## Task details
Arrange the records below as a numbered list with one line per item. Skip blank lines and leave out the pictures.

## Information
========================

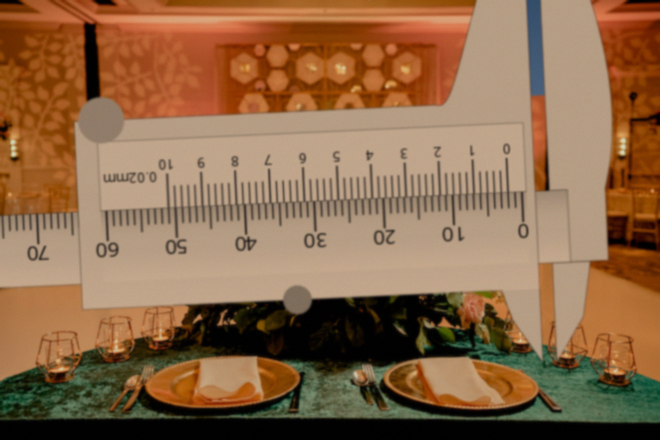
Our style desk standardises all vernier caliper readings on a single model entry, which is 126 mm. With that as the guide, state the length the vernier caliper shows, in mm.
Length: 2.0 mm
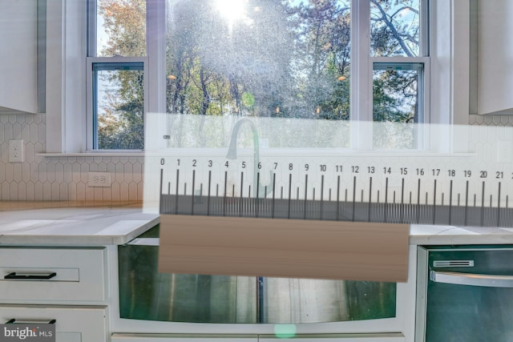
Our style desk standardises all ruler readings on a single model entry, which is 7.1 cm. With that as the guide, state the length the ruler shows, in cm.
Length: 15.5 cm
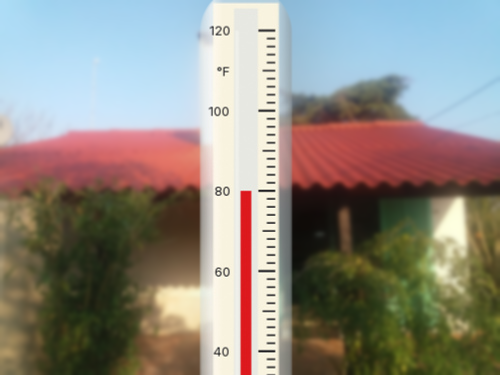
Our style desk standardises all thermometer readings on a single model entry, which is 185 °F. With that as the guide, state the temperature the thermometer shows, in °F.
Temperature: 80 °F
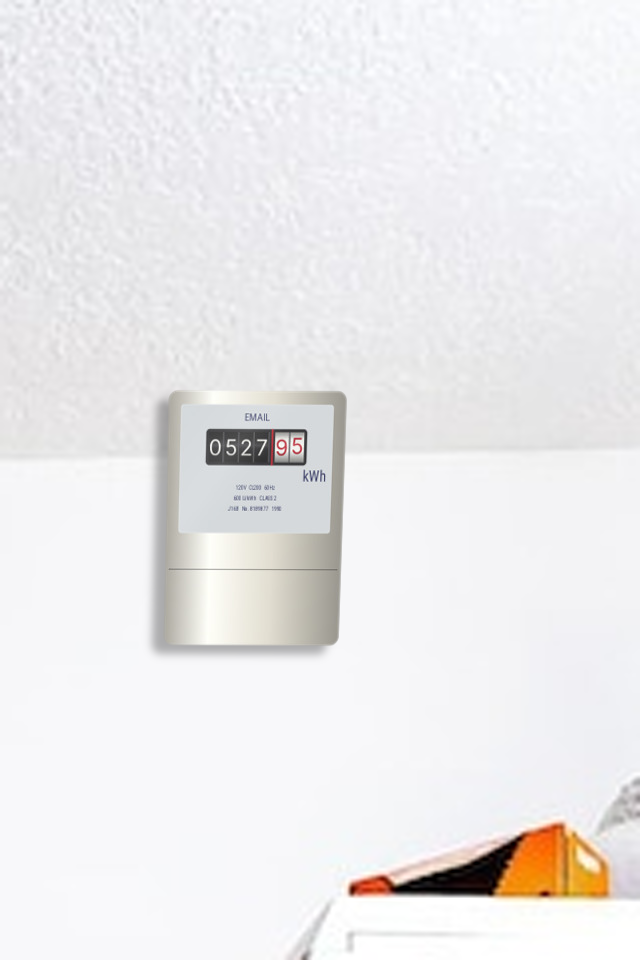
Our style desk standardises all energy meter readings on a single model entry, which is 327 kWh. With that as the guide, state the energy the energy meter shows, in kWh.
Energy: 527.95 kWh
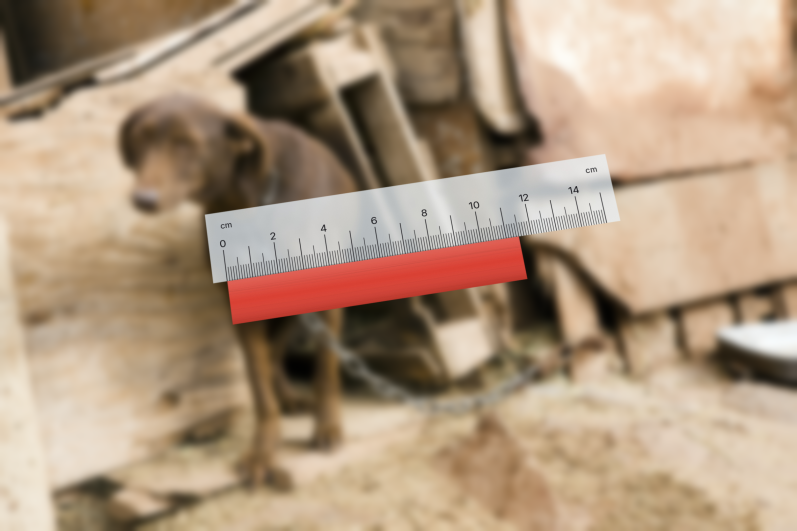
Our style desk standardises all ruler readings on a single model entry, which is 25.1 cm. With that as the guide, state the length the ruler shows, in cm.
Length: 11.5 cm
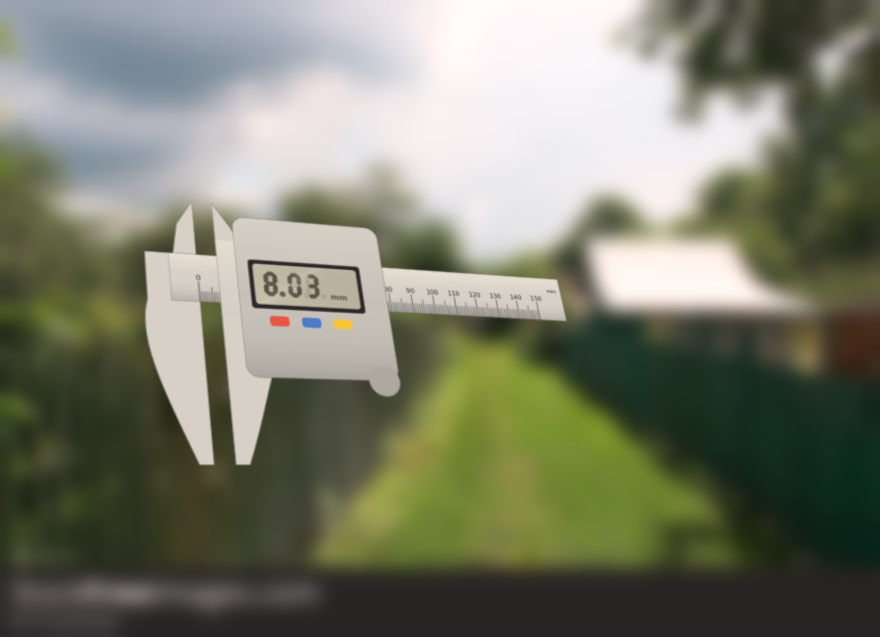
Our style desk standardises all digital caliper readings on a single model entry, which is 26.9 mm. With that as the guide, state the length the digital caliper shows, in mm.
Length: 8.03 mm
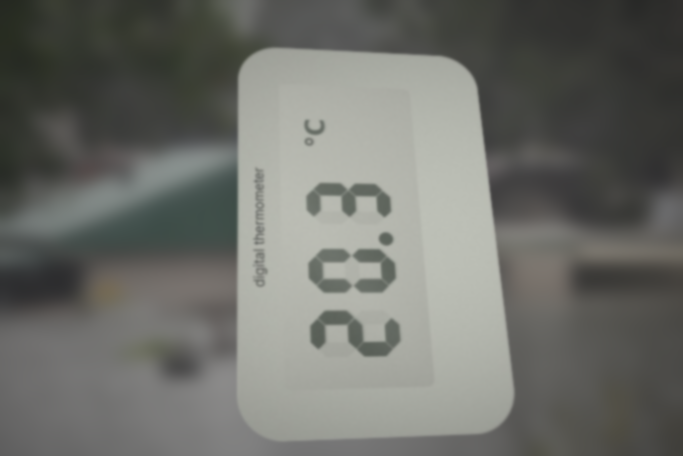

========================

## Solution to this exercise
1. Our style desk standardises all vernier caliper readings on a single model entry, which is 126 mm. With that as the guide, state the length the vernier caliper shows, in mm.
2. Length: 2.0 mm
3. Our style desk standardises all ruler readings on a single model entry, which is 7.1 cm. With that as the guide, state the length the ruler shows, in cm.
4. Length: 15.5 cm
5. Our style desk standardises all thermometer readings on a single model entry, which is 185 °F. With that as the guide, state the temperature the thermometer shows, in °F.
6. Temperature: 80 °F
7. Our style desk standardises all energy meter readings on a single model entry, which is 327 kWh. With that as the guide, state the energy the energy meter shows, in kWh.
8. Energy: 527.95 kWh
9. Our style desk standardises all ruler readings on a single model entry, which is 25.1 cm. With that as the guide, state the length the ruler shows, in cm.
10. Length: 11.5 cm
11. Our style desk standardises all digital caliper readings on a single model entry, which is 26.9 mm. With that as the guide, state the length the digital caliper shows, in mm.
12. Length: 8.03 mm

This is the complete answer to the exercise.